Write down the listing again exactly as it appears below, without its pictures.
[Information provided — start]
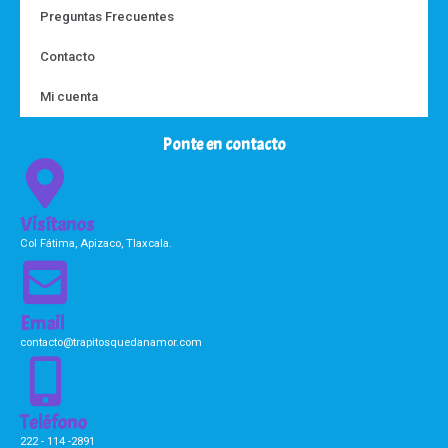
Preguntas Frecuentes
Contacto
Mi cuenta
Ponte en contacto
Visítanos
Col Fátima, Apizaco, Tlaxcala.
Email
contacto@trapitosquedanamor.com
Teléfono
222 - 114 -2891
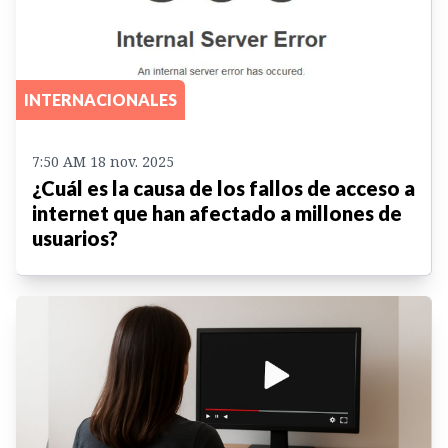
INTERNACIONALES
7:50 AM 18 nov. 2025
¿Cuál es la causa de los fallos de acceso a
internet que han afectado a millones de
usuarios?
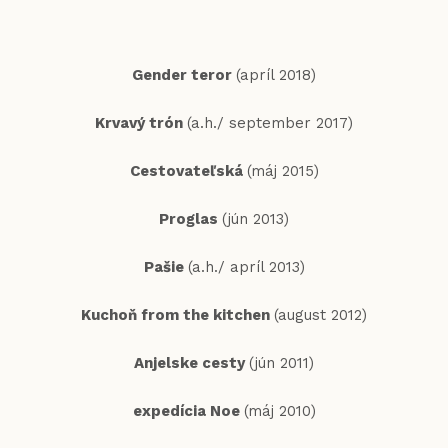
Gender teror
(apríl 2018)
Krvavý trón
(a.h./ september 2017)
Cestovateľská
(máj 2015)
Proglas
(jún 2013)
Pašie
(a.h./ apríl 2013)
Kuchoň from the kitchen
(august 2012)
Anjelske cesty
(jún 2011)
expedícia Noe
(máj 2010)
[Information provided — finish]
Result of this task:
Preguntas Frecuentes
Contacto
Mi cuenta
Ponte en contacto
Visítanos
Col Fátima, Apizaco, Tlaxcala.
Email
contacto@trapitosquedanamor.com
Teléfono
222 - 114 -2891
INTERNACIONALES
7:50 AM 18 nov. 2025
¿Cuál es la causa de los fallos de acceso a
internet que han afectado a millones de
usuarios?
Gender teror
(apríl 2018)
Krvavý trón
(a.h./ september 2017)
Cestovateľská
(máj 2015)
Proglas
(jún 2013)
Pašie
(a.h./ apríl 2013)
Kuchoň from the kitchen
(august 2012)
Anjelske cesty
(jún 2011)
expedícia Noe
(máj 2010)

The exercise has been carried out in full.